Frankfurter Bankenviertel: Die gleichen Lockungen wie in der Schweiz?
Foto: © Kai Pfaffenbach / Reuters/ REUTERSWie bitte, Deutschland ist eine Steueroase, versteckt internationales Fluchtkapital ähnlich wie die Schweiz oder die Cayman-Inseln? Ja, genau - diese These vertritt Markus Meinzer, Senior Analyst des internationalen Netzwerks Steuergerechtigkeit, in einem neuen Buch. Wir haben nachgefragt.
manager-magazin.de: Die Luxleaks-Affäre zu Steuerdeals mit Konzernen dreht sich nicht mehr nur um Luxemburg. Das Europaparlament nimmt auch Deutschland unter die Lupe, an diesem Dienstagabend soll Finanzminister Wolfgang Schäuble aussagen. Haben wir etwas zu verbergen, Herr Meinzer?

Übertragene Seiteninhalte:

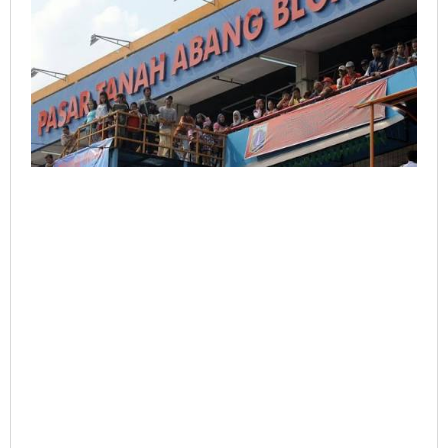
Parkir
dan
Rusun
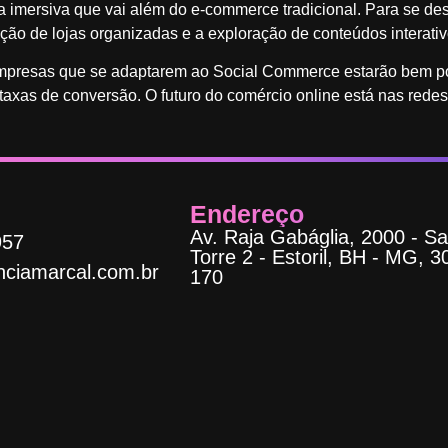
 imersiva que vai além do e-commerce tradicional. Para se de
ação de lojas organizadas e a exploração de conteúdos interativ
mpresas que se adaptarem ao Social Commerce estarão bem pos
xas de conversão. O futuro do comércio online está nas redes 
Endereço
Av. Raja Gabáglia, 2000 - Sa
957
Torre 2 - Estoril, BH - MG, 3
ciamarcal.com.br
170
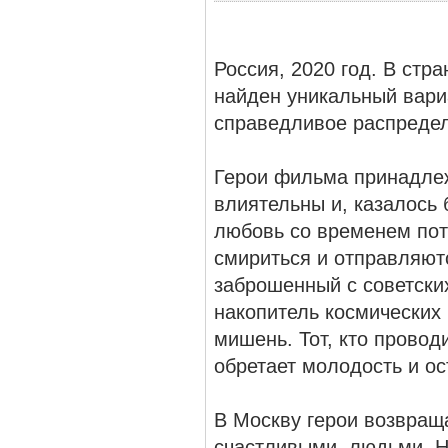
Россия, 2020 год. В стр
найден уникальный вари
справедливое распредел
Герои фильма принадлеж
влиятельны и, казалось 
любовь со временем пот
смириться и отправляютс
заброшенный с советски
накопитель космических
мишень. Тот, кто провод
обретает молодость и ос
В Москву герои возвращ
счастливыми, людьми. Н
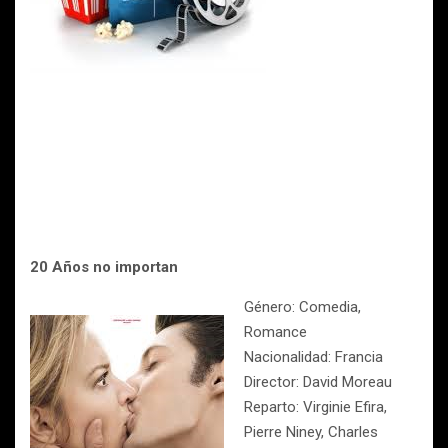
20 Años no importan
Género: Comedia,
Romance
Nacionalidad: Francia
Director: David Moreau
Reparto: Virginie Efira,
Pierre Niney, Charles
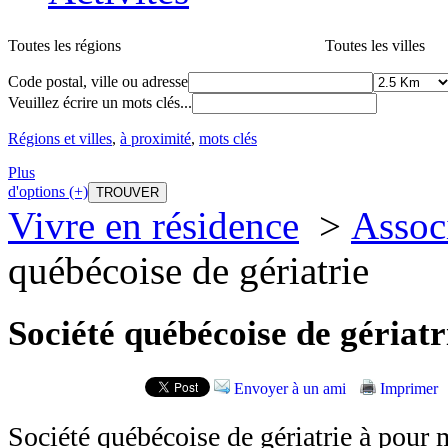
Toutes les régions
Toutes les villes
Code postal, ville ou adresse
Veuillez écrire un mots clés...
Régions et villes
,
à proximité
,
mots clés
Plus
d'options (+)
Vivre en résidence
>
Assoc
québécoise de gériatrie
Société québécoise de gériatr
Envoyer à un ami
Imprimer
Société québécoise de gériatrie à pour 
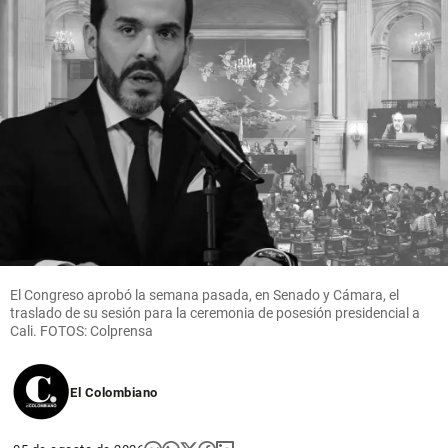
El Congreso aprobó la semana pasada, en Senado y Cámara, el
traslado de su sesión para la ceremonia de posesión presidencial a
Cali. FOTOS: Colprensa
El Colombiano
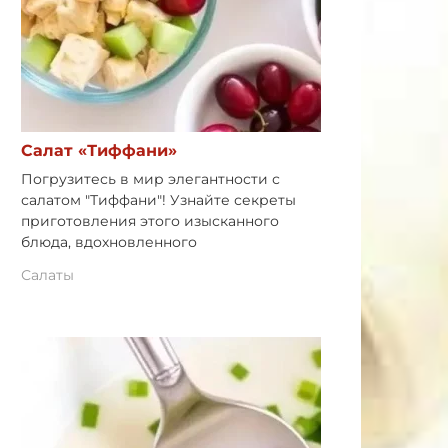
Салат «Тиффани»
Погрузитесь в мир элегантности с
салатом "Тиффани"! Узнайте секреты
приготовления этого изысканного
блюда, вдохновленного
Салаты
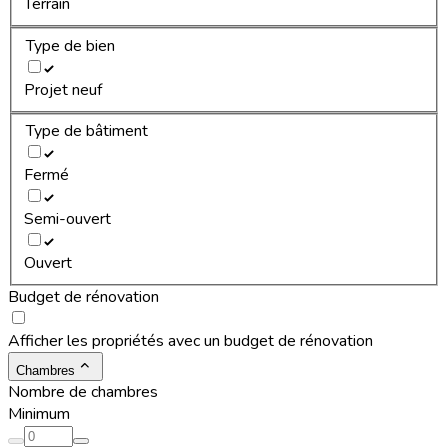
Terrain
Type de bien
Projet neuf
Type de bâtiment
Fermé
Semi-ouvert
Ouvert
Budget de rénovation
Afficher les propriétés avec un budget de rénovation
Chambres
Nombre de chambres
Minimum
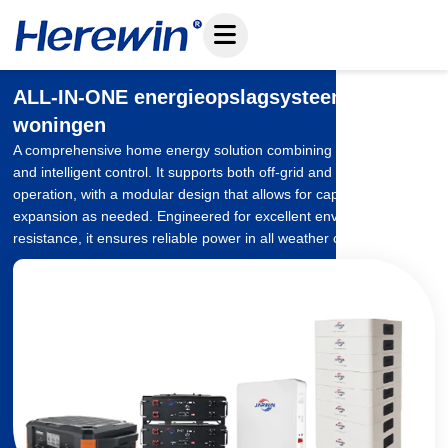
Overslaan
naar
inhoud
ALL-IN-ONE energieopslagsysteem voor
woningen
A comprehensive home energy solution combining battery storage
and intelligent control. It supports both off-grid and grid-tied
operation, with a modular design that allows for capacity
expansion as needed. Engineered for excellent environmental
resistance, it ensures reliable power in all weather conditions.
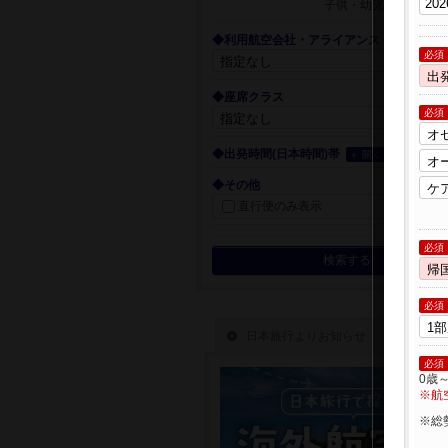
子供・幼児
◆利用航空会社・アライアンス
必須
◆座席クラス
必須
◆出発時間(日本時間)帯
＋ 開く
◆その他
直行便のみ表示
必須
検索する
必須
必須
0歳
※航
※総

Gestellte Aufgabe A: Kannst du den Auszug über das Frankfurter Bankenviertel ab den Worten „Frankfurter Bankenviertel: Die“ bis einschließlich „Wir haben nachgefragt.“ erneut wiedergeben und dabei „Cayman-Inseln“ durch „Bermuda-Inseln“ ersetzen?
Gestellte Aufgabe B: Tippe die Zeilen der übertragenen Seiteninhalte ab, und zwar von deren Anfang bis einschließlich der Zeile mit „Pierre Niney, Charles“. Lass die Bilder in deiner Antwort weg.

Deine Antwort A:
Frankfurter Bankenviertel: Die gleichen Lockungen wie in der Schweiz?
Foto: © Kai Pfaffenbach / Reuters/ REUTERSWie bitte, Deutschland ist eine Steueroase, versteckt internationales Fluchtkapital ähnlich wie die Schweiz oder die Bermuda-Inseln? Ja, genau - diese These vertritt Markus Meinzer, Senior Analyst des internationalen Netzwerks Steuergerechtigkeit, in einem neuen Buch. Wir haben nachgefragt.

Deine Antwort B:
Parkir
dan
Rusun
 imersiva que vai além do e-commerce tradicional. Para se de
ação de lojas organizadas e a exploração de conteúdos interativ
mpresas que se adaptarem ao Social Commerce estarão bem pos
xas de conversão. O futuro do comércio online está nas redes 
Endereço
Av. Raja Gabáglia, 2000 - Sa
957
Torre 2 - Estoril, BH - MG, 3
ciamarcal.com.br
170
Россия, 2020 год. В стр
найден уникальный вари
справедливое распредел
Герои фильма принадлеж
влиятельны и, казалось 
любовь со временем пот
смириться и отправляютс
заброшенный с советски
накопитель космических
мишень. Тот, кто провод
обретает молодость и ос
В Москву герои возвращ
счастливыми, людьми. Н
20 Años no importan
Género: Comedia,
Romance
Nacionalidad: Francia
Director: David Moreau
Reparto: Virginie Efira,
Pierre Niney, Charles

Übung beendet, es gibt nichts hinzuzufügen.